#### [Work instructions]
1. Using the passage on soundex below, decide whether each statement agrees with it: (a) PHP uses the enhanced soundex algorithm; (b) the original soundex algorithm removes duplicate letters before discarding vowels; (c) the talk about searching for names came up during a happy hour. For each, answer yes or no and quote the deciding words of the passage.
2. Resume the passage on soundex below, starting right after its final line.

#### [Exercise passage]
Ioan, Mica, and I went out for happy hour the other night and some how we got onto the topic of searching for names in a database when you weren’t sure of the spelling. This is a pretty easy thing to do using soundex, which is a simple and fairly effective algorithm.
If you aren’t familiar with soundex, then you might want to read up on this wikipedia article before going any further.
There are a couple of different variations of the soundex algorithm, so if you are going to use it you need to be aware of the differences. The original version discards vowels before removing duplicate letters, and the newer enhanced version of the algorithm removes the duplicated before discarding vowels. This has the effect that some names will have a different soundex code depending on which version of the algorithm is used.
Lets look at a couple of examples on the command line using PHP and MySQL (PHP uses the enhanced soundex algorithm and MySQL uses the original):
php -r "echo soundex('nemo');"
N500
mysql
mysql> select soundex("nemo");
+-----------------+
| soundex("nemo") |
+-----------------+
| N000 |
+-----------------+
1 row in set (0.02 sec)

#### [Record extracts]
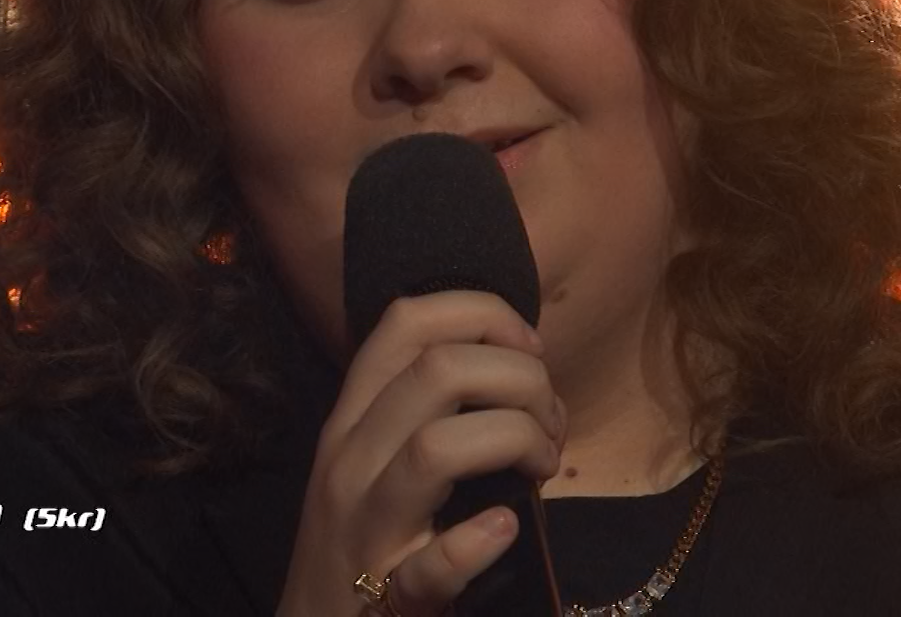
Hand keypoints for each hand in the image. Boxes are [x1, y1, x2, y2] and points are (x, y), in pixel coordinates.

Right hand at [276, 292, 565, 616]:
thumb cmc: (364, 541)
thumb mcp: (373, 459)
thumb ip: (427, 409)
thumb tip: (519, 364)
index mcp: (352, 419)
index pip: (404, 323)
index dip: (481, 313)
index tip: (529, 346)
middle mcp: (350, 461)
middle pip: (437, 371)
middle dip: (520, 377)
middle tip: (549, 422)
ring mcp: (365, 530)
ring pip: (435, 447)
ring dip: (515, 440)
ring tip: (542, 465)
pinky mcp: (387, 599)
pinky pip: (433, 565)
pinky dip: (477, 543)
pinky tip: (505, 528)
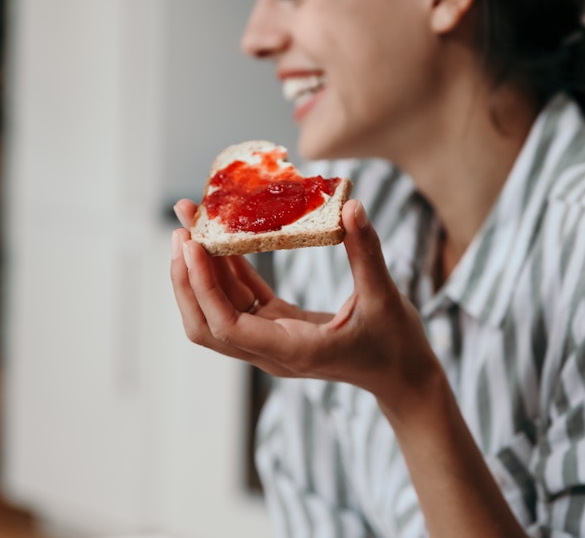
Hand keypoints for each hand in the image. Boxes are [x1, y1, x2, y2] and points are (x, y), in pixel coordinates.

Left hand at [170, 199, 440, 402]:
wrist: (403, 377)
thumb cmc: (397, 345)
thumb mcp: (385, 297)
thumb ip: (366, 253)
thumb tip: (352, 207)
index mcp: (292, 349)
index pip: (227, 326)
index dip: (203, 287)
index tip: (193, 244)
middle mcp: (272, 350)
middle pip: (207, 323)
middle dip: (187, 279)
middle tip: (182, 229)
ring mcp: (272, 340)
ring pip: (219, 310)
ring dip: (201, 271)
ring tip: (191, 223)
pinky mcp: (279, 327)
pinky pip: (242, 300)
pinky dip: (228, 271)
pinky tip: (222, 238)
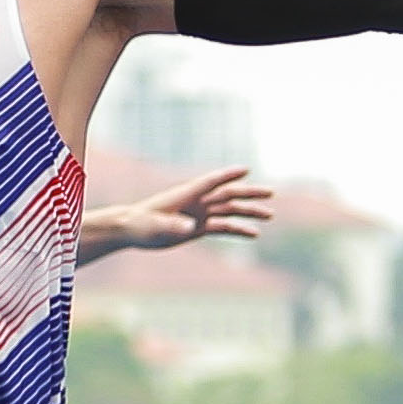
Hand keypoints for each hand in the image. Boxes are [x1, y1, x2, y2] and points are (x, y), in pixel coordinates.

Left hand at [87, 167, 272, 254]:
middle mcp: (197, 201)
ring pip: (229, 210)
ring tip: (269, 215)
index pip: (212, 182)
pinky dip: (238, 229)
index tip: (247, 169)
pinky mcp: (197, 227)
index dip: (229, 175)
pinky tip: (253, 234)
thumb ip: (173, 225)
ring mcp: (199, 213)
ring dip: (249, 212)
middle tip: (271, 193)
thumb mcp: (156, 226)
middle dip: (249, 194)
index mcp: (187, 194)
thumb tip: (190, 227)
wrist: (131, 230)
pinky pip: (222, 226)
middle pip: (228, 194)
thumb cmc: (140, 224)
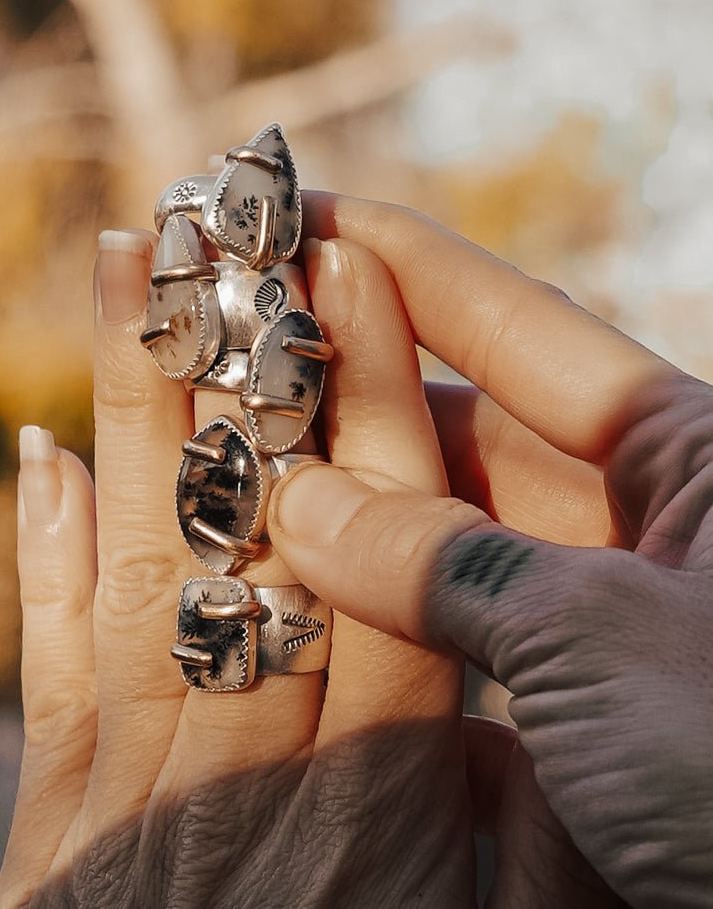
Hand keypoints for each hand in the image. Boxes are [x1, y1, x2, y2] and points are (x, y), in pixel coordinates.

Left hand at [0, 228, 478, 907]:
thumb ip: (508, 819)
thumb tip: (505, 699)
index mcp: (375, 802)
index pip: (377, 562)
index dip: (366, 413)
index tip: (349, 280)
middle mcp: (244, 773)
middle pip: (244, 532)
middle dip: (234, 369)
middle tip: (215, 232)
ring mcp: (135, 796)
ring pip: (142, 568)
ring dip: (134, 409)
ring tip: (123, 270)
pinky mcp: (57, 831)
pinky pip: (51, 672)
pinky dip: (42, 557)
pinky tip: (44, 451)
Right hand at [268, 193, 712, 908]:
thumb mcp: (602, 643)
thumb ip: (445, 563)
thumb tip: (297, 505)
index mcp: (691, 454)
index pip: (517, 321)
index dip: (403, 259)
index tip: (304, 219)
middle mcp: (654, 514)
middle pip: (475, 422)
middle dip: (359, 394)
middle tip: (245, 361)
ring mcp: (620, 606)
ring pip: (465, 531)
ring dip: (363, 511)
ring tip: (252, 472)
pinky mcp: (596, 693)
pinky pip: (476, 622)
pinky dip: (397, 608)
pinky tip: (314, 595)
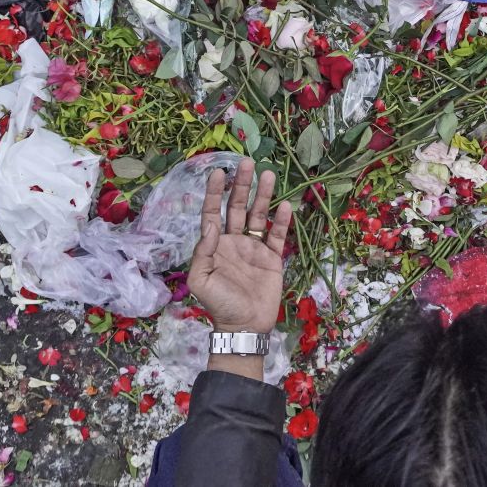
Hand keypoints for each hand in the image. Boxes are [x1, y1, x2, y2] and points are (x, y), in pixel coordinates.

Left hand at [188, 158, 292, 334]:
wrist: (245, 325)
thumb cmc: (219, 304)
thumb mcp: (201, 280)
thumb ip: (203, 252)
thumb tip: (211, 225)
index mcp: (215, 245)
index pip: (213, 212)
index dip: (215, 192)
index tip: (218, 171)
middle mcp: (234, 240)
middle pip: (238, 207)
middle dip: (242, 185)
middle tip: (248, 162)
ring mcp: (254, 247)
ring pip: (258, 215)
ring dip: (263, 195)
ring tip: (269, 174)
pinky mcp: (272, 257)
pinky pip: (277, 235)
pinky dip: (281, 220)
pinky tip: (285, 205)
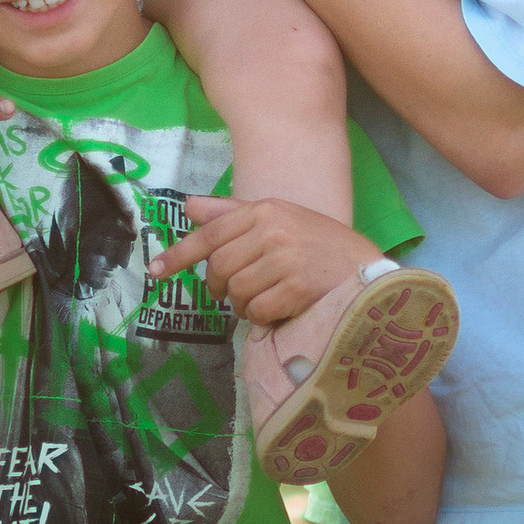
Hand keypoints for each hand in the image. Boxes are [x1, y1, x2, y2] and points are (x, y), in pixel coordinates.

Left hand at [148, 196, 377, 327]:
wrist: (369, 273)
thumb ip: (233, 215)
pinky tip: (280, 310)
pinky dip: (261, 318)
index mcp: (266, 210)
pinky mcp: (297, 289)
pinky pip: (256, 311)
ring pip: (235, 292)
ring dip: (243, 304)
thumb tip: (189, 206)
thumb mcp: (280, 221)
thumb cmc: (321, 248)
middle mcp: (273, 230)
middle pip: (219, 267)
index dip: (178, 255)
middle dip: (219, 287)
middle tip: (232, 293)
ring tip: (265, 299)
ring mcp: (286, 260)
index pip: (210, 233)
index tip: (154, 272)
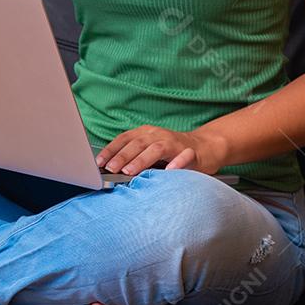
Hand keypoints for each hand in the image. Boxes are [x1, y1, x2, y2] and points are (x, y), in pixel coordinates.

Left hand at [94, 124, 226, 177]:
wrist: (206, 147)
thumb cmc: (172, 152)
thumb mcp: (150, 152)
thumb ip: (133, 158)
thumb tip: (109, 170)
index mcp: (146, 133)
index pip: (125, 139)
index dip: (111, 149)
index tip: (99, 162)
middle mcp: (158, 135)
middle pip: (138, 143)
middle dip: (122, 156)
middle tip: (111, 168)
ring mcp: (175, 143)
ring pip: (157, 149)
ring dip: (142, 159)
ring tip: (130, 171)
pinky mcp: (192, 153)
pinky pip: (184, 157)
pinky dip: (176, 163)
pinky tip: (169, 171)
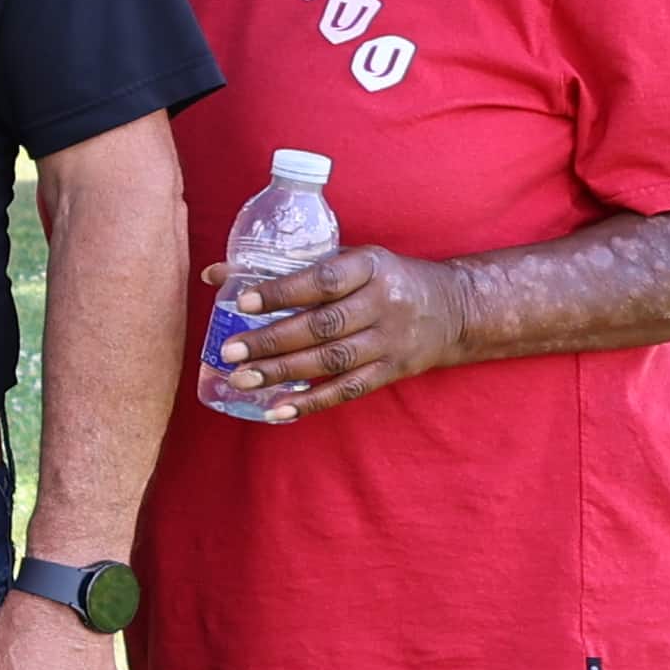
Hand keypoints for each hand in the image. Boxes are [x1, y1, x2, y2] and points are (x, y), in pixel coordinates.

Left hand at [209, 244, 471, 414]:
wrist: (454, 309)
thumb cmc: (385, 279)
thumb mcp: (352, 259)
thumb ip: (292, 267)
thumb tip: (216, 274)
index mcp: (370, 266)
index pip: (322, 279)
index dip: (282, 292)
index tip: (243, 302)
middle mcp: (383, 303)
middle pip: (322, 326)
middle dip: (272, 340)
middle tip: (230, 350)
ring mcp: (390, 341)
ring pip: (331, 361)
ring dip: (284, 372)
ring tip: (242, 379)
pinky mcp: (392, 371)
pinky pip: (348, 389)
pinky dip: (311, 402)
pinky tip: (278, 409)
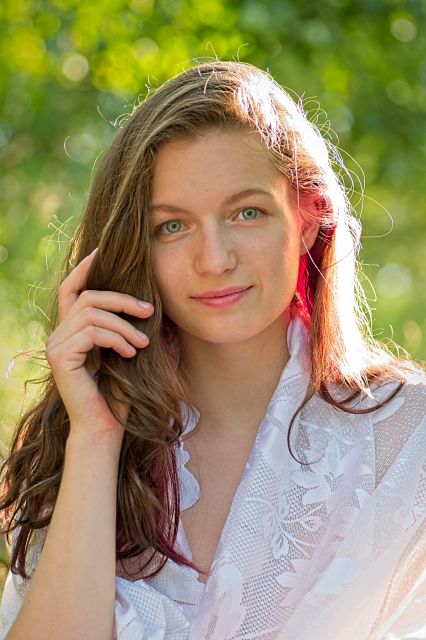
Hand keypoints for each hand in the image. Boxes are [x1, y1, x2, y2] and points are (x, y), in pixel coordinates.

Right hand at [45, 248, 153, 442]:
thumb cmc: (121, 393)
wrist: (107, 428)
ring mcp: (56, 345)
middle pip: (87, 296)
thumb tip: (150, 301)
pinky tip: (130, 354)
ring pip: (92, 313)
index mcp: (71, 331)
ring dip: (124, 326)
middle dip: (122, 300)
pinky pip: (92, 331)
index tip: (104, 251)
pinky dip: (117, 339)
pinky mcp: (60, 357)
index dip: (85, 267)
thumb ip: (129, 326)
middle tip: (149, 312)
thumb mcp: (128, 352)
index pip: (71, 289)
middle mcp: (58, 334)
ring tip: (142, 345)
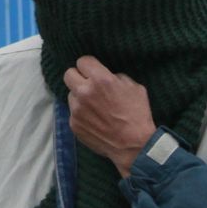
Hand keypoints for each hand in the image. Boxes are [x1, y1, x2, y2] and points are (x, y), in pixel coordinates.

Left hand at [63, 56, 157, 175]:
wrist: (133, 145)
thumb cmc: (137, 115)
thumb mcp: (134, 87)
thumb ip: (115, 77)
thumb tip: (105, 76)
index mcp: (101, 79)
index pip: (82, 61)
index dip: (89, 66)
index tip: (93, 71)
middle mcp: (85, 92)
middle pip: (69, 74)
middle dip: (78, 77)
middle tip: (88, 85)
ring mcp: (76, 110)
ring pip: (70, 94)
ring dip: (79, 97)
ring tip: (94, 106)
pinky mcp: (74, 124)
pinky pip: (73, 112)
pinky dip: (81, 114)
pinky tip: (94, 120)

#### [Answer set]
1.
(a) Yes: "PHP uses the enhanced soundex algorithm"
(b) No: "The original version discards vowels before removing duplicate letters"
(c) Yes: "Ioan, Mica, and I went out for happy hour the other night and some how we got onto the topic of searching for names in a database"

2.
As we can see, these return different results, so we can’t use them interchangeably. Since we need MySQL’s help here, we’re going to have to do the entire comparison in MySQL. MySQL supports a special SOUNDS LIKE sytax which is the same as saying SOUNDEX(expression1) = SOUNDEX(expression2).
PHP and MySQL
$name = "nemo";
$sql = "SELECT * FROM customers ";
$sql .= "WHERE first_name SOUNDS LIKE '{$name}'";
$result = mysql_query($sql);
Ruby on Rails
While we’re at it let’s look at how to do it in Rails with an ActiveRecord model. Assuming we have a Customer model:
name = "nemo"
customers = Customer.find_all :conditions => ["first_name SOUNDS LIKE ?", name]
Really simple, but helpful stuff.